# [EXTRACTED RECORDS]
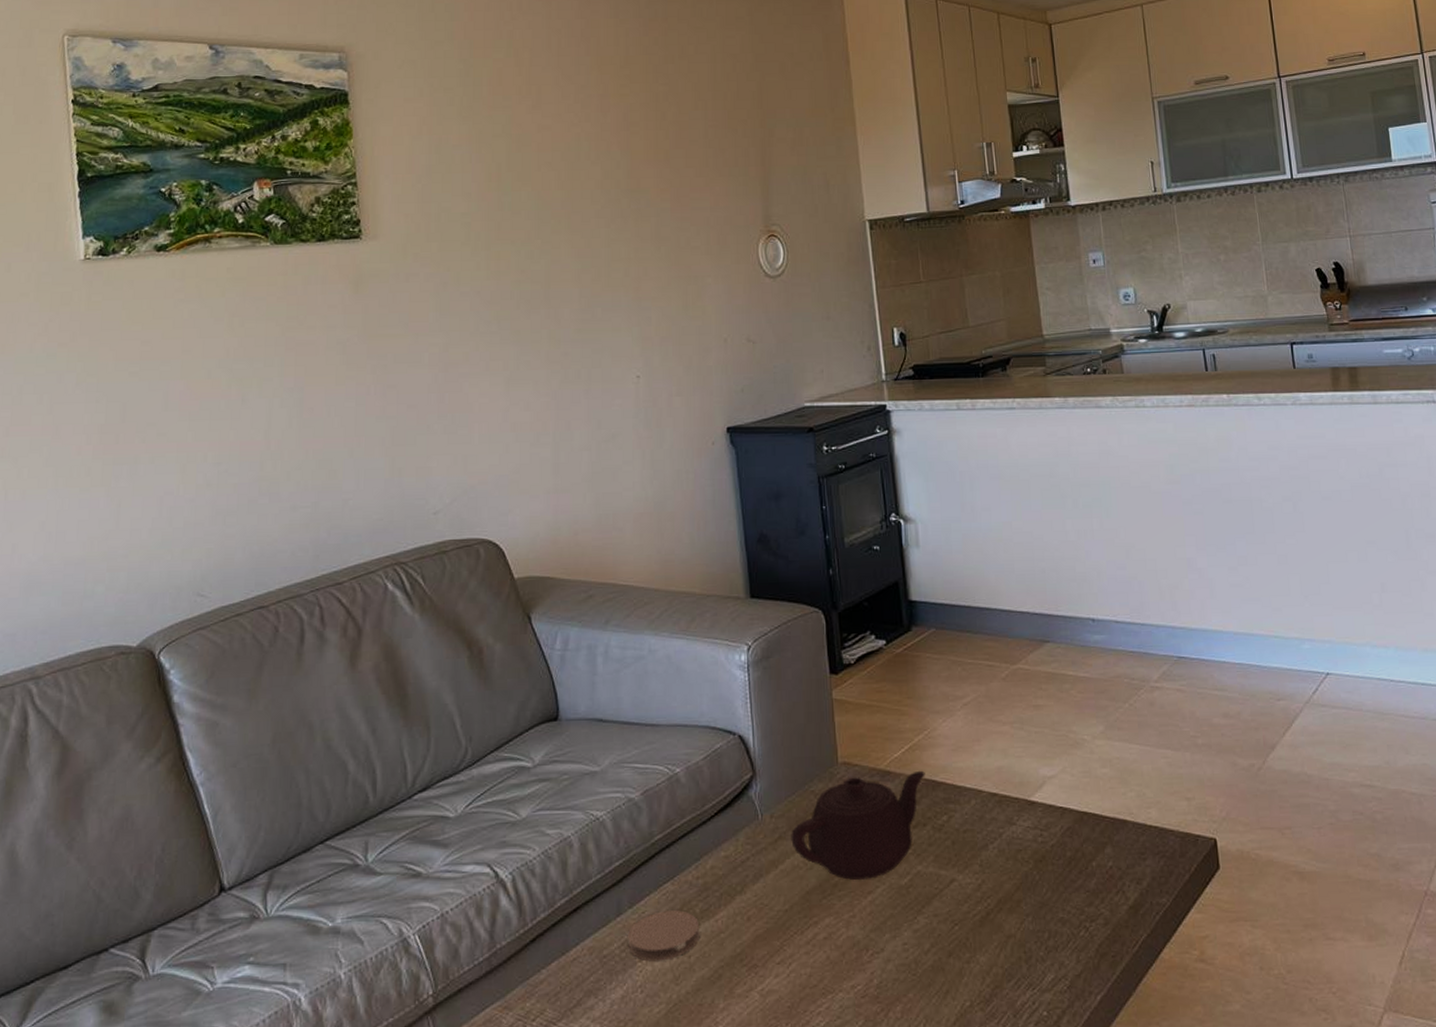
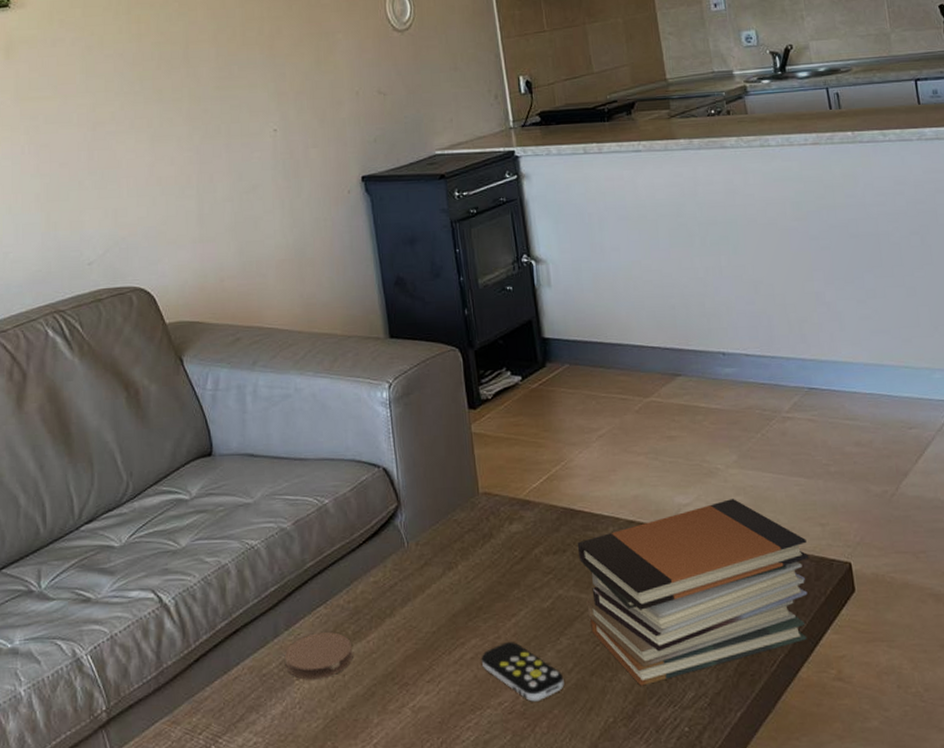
teapot: present [791,770,925,880] -> none [436,499,564,603]
remote control: none [834,921,920,985] -> present [481,642,564,702]
book stack: none [938,771,1174,968] -> present [577,499,809,686]

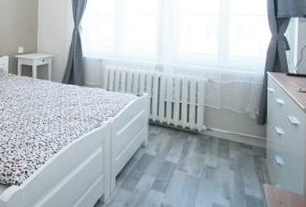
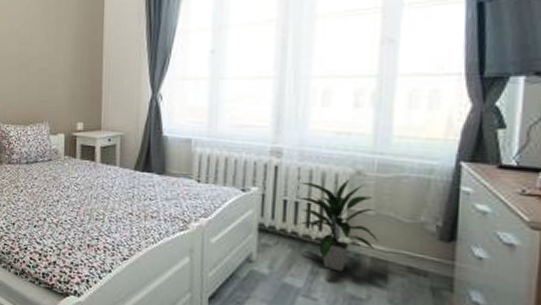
indoor plant: none [172,85,223,150] -> present [296,179,378,272]

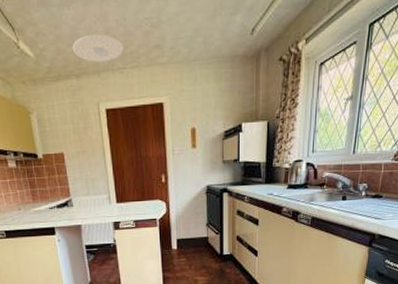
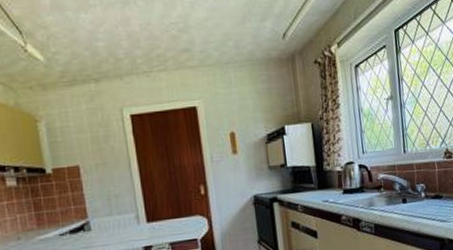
ceiling light: present [72,34,124,63] -> none [90,37,149,66]

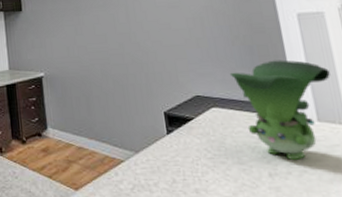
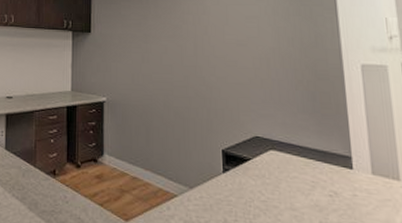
toy figurine: present [229,60,330,161] -> none [290,108,388,212]

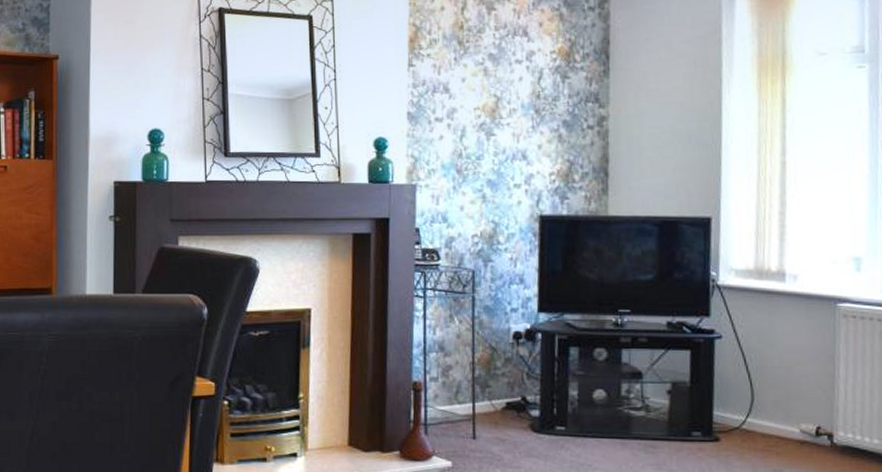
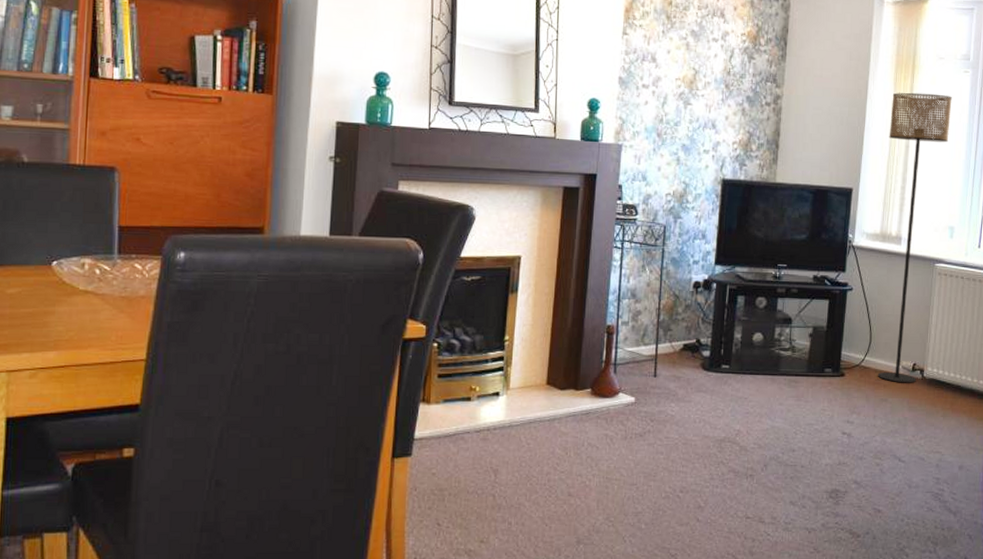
floor lamp: none [756,97,843,451] -> present [877,92,952,383]

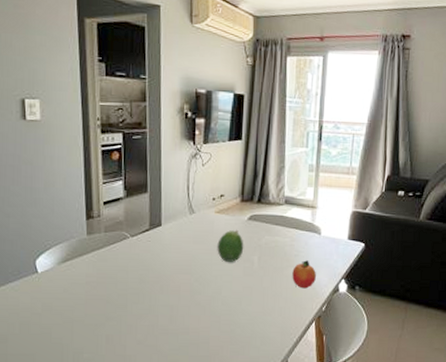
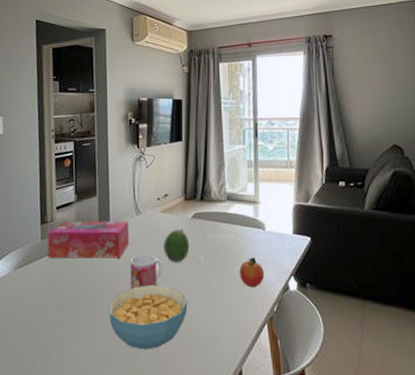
tissue box: none [93,217,182,257] -> present [47,221,130,259]
cereal bowl: none [159,283,239,343] -> present [109,284,188,350]
mug: none [181,253,215,287] -> present [130,254,162,290]

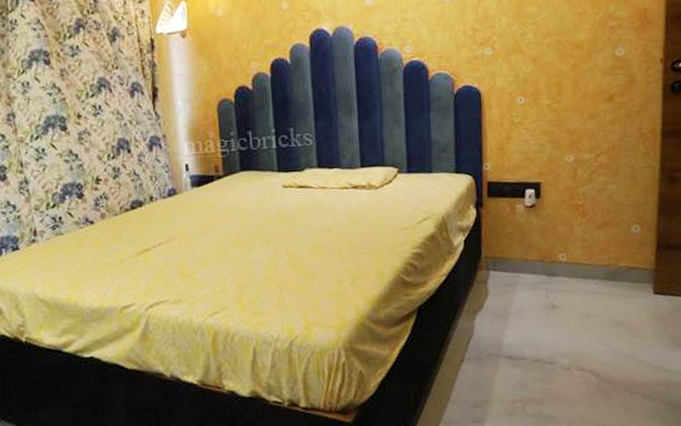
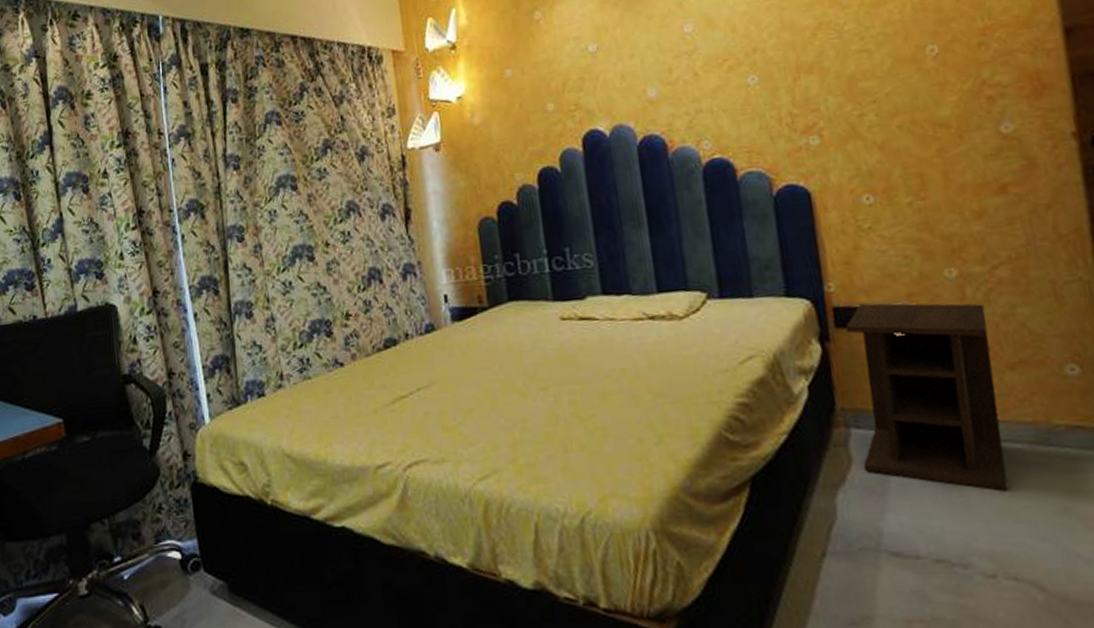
nightstand: none [494,179,588,312] -> present [845,303,1008,491]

# [YOUR INSTRUCTIONS]
Return the listing verbatim; pictures are not part of the copy.

# [SOLUTION TO THIS EXERCISE]
teapot: present [791,770,925,880] -> none [436,499,564,603]
remote control: none [834,921,920,985] -> present [481,642,564,702]
book stack: none [938,771,1174,968] -> present [577,499,809,686]

indoor plant: none [172,85,223,150] -> present [296,179,378,272]

ceiling light: present [72,34,124,63] -> none [90,37,149,66]

toy figurine: present [229,60,330,161] -> none [290,108,388,212]

floor lamp: none [756,97,843,451] -> present [877,92,952,383]

tissue box: none [93,217,182,257] -> present [47,221,130,259]
cereal bowl: none [159,283,239,343] -> present [109,284,188,350]
mug: none [181,253,215,287] -> present [130,254,162,290]

nightstand: none [494,179,588,312] -> present [845,303,1008,491]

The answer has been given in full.